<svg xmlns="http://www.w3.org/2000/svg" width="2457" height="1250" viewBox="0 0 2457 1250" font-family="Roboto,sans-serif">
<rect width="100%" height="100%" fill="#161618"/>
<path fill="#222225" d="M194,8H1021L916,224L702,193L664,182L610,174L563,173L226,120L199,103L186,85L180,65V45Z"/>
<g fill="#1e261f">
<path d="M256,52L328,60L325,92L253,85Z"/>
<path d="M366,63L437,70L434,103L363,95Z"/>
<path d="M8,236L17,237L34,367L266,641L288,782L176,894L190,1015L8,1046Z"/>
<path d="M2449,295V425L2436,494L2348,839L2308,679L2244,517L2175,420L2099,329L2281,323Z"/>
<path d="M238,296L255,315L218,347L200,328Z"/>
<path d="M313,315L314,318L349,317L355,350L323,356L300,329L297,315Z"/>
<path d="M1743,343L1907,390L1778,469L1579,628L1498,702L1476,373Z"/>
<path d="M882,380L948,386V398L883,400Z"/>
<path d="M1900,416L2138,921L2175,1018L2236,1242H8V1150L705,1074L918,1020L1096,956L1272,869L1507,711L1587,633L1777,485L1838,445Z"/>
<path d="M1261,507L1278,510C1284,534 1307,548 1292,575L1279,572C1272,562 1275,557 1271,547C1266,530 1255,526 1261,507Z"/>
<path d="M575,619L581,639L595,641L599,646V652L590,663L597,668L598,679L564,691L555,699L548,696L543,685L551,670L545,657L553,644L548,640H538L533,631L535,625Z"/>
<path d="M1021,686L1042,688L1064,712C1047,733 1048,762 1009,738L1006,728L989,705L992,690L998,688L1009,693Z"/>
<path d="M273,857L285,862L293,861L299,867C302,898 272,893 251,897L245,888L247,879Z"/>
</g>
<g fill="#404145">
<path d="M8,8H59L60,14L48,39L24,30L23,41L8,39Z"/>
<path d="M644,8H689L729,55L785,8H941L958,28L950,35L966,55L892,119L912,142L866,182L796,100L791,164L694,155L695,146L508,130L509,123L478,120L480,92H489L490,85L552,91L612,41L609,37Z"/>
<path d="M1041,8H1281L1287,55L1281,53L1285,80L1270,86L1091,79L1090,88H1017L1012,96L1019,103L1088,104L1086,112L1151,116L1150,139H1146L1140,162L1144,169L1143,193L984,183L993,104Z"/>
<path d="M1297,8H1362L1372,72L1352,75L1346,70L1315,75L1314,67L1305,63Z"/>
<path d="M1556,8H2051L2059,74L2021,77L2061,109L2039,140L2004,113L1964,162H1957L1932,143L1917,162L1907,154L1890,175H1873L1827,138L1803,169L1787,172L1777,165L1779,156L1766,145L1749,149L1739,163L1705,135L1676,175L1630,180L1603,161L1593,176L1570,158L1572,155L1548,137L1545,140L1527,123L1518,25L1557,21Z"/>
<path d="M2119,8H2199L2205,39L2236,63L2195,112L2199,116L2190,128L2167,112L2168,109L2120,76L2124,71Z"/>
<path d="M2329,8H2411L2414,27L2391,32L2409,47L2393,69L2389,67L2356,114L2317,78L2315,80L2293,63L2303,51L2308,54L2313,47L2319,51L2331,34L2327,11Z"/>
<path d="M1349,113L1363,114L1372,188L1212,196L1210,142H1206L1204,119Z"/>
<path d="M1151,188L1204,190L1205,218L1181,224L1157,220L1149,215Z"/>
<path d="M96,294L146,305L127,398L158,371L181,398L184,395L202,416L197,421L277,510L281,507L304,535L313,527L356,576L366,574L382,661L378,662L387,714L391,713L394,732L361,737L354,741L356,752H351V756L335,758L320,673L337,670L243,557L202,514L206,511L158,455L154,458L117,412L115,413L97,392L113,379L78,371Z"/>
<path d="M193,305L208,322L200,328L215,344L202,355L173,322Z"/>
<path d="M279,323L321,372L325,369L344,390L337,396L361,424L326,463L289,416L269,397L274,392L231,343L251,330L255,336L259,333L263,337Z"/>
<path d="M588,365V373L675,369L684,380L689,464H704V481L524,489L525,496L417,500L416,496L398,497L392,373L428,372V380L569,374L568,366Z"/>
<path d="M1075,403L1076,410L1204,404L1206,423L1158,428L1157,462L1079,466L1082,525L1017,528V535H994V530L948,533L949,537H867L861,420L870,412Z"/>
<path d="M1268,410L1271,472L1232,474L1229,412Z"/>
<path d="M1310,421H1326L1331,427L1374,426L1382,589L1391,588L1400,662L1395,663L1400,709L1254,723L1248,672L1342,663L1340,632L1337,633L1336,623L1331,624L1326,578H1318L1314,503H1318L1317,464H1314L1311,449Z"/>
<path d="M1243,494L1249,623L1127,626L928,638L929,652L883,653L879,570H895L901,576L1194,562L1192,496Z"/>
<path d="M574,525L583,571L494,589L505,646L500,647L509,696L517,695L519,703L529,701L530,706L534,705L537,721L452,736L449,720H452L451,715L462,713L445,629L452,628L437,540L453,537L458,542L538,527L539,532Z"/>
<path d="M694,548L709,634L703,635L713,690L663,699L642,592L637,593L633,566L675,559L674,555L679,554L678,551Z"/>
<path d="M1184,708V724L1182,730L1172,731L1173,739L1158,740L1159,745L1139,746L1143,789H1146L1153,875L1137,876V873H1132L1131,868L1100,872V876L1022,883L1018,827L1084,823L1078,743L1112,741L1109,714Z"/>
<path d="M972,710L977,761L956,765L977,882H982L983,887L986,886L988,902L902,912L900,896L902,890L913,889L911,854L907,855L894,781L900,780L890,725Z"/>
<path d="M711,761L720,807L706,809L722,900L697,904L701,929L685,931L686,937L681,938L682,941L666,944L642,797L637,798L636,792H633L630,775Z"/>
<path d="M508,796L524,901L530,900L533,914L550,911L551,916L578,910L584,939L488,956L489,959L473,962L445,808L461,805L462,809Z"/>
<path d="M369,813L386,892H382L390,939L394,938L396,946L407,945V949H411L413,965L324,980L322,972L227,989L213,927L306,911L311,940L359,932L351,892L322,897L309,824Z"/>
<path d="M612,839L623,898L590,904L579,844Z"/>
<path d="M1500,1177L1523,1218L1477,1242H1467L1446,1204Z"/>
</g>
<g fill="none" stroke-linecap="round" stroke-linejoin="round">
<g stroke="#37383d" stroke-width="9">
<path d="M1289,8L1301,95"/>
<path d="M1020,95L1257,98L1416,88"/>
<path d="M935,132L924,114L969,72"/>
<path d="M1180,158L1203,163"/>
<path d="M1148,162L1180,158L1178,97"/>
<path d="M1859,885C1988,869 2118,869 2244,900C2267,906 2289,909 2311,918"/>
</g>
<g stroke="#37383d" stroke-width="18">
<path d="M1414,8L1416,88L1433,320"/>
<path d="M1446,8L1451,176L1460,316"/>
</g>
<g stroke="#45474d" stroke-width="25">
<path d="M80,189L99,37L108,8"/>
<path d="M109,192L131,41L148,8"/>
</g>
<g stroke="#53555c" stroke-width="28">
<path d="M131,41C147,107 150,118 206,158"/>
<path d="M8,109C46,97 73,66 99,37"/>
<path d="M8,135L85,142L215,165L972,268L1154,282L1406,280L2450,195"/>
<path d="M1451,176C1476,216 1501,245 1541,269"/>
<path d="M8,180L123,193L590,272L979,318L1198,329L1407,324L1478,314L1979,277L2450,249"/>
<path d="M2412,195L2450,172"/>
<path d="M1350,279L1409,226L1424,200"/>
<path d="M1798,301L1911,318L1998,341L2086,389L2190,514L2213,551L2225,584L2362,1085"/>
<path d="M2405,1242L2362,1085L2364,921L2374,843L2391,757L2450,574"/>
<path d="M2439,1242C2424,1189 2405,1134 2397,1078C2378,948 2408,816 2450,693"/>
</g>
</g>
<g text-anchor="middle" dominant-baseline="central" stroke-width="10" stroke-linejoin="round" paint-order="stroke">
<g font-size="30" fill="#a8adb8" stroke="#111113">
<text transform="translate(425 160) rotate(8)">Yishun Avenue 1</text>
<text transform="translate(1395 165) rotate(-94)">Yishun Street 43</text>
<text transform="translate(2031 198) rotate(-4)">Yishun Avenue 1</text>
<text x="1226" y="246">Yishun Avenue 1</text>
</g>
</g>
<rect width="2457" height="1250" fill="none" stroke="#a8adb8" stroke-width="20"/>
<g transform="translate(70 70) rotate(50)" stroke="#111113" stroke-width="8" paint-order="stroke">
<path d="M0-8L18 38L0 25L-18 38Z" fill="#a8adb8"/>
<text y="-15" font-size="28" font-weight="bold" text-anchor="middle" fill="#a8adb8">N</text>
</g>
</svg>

══════

INSTRUCTIONS FOR THE TASK: Search the material above for the word "none", then copy each line that holds it.

WRITTEN ANSWER:
<g fill="none" stroke-linecap="round" stroke-linejoin="round">
<rect width="2457" height="1250" fill="none" stroke="#a8adb8" stroke-width="20"/>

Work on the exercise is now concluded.